What would you like to know

  • The Specialized High School Admission Test, or SHSAT, was due to be given this weekend
  • It has been delayed due to the pandemic, but no new date has been set
  • Mayor de Blasio says he will have details of a new timeline for the review in the coming weeks

The test determines admission to high schools like Stuyvesant, Bronx Science, and Brooklyn Tech.

It was due to be given this weekend, but it was delayed by Blasio’s administration, with no new date set.

The exam is mandatory by state law, but the mayor opposes it, saying it has resulted in a shortage of black and Hispanic students in schools, who are overwhelmingly white and Asian.

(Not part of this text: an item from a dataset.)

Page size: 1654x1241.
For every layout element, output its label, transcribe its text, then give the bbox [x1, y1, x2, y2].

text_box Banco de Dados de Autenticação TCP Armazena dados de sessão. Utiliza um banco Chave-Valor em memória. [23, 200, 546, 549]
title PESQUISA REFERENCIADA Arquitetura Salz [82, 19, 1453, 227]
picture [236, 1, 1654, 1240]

Last month, there were dueling rallies between groups that fear and hope, respectively, that he will use the coronavirus pandemic as a reason to change schools’ admission criteria.

Marcus has been preparing for the test since December with a program called DreamChasers, which offers free education to students from low-income homes.

“I’m frustrated, but I mean, I understand it’s a little complicated trying to do all of this, make sure it’s safe, monitored properly, make sure everything is okay online.” , did he declare.

Applications for other competitive city high schools generally have to be filed by December 4, but, like the exam, this has been pushed back without a proposed new deadline. On Thursday, de Blasio had little information for students like Marcus.

“Obviously, with something like administering a standardized test, we’re in a completely different reality now because it’s difficult to do it in person, and historically it’s been done in person and very carefully. regulated, ”said de Blasio. “So we’re sorting this out right now. I don’t have a specific date, but we’ll talk about it, you know, in a week or two.”

In the meantime, Marcus will continue to hit the books.

“I might as well study while I still can,” he said.